Records for this exercise ▸
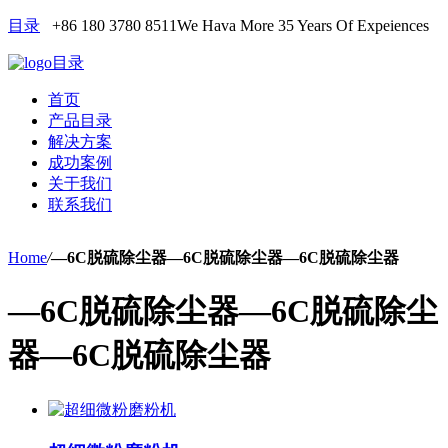
目录
+86 180 3780 8511
We Hava More 35 Years Of Expeiences
目录
首页
产品目录
解决方案
成功案例
关于我们
联系我们
Home
/
—6C脱硫除尘器—6C脱硫除尘器—6C脱硫除尘器
—6C脱硫除尘器—6C脱硫除尘
器—6C脱硫除尘器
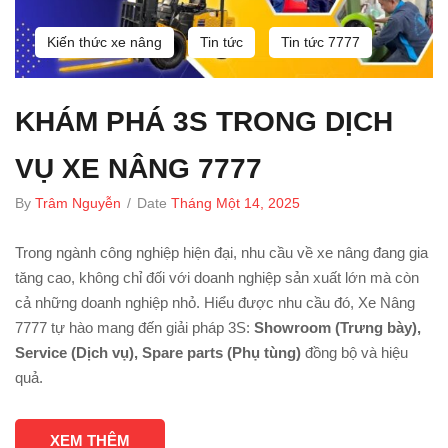
Kiến thức xe nâng
Tin tức
Tin tức 7777
KHÁM PHÁ 3S TRONG DỊCH
VỤ XE NÂNG 7777
By
Trâm Nguyễn
/
Date
Tháng Một 14, 2025
Trong ngành công nghiệp hiện đại, nhu cầu về xe nâng đang gia
tăng cao, không chỉ đối với doanh nghiệp sản xuất lớn mà còn
cả những doanh nghiệp nhỏ. Hiểu được nhu cầu đó, Xe Nâng
7777 tự hào mang đến giải pháp 3S:
Showroom (Trưng bày),
Service (Dịch vụ), Spare parts (Phụ tùng)
đồng bộ và hiệu
quả.
XEM THÊM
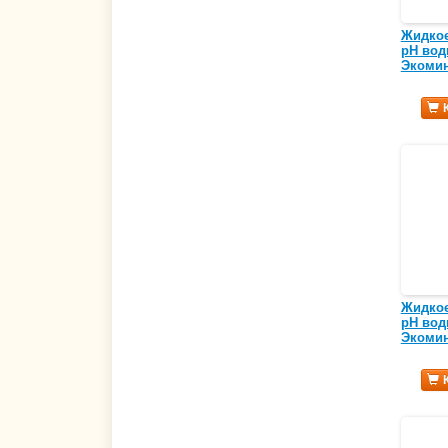
Жидкое
pH вод
Экомин
Жидкое
pH вод
Экомин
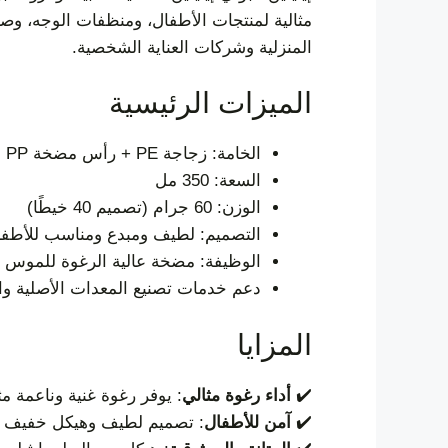
مثالية لمنتجات الأطفال، ومنظفات الوجه، وص
المنزلية وشركات العناية الشخصية.
الميزات الرئيسية
الخامة: زجاجة PE + رأس مضخة PP
السعة: 350 مل
الوزن: 60 جرام (تصميم 40 خيطًا)
التصميم: لطيف ومبدع ومناسب للأطفا
الوظيفة: مضخة عالية الرغوة للموس أ
دعم خدمات تصنيع المعدات الأصلية وا
المزايا
✔️
أداء رغوة مثالي
: يوفر رغوة غنية وناعمة م
✔️
آمن للأطفال
: تصميم لطيف وهيكل خفيف الو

What to produce ▸
Print the text of all the records above line for line, leaving out the pictures.

Completed exercise ▸
目录
+86 180 3780 8511
We Hava More 35 Years Of Expeiences
目录
首页
产品目录
解决方案
成功案例
关于我们
联系我们
Home
/
—6C脱硫除尘器—6C脱硫除尘器—6C脱硫除尘器
—6C脱硫除尘器—6C脱硫除尘
器—6C脱硫除尘器
Kiến thức xe nâng
Tin tức
Tin tức 7777
KHÁM PHÁ 3S TRONG DỊCH
VỤ XE NÂNG 7777
By
Trâm Nguyễn
/
Date
Tháng Một 14, 2025
Trong ngành công nghiệp hiện đại, nhu cầu về xe nâng đang gia
tăng cao, không chỉ đối với doanh nghiệp sản xuất lớn mà còn
cả những doanh nghiệp nhỏ. Hiểu được nhu cầu đó, Xe Nâng
7777 tự hào mang đến giải pháp 3S:
Showroom (Trưng bày),
Service (Dịch vụ), Spare parts (Phụ tùng)
đồng bộ và hiệu
quả.
XEM THÊM
Жидкое
pH вод
Экомин
Жидкое
pH вод
Экомин
مثالية لمنتجات الأطفال، ومنظفات الوجه، وص
المنزلية وشركات العناية الشخصية.
الميزات الرئيسية
الخامة: زجاجة PE + رأس مضخة PP
السعة: 350 مل
الوزن: 60 جرام (تصميم 40 خيطًا)
التصميم: لطيف ومبدع ومناسب للأطفا
الوظيفة: مضخة عالية الرغوة للموس أ
دعم خدمات تصنيع المعدات الأصلية وا
المزايا
✔️
أداء رغوة مثالي
: يوفر رغوة غنية وناعمة م
✔️
آمن للأطفال
: تصميم لطيف وهيكل خفيف الو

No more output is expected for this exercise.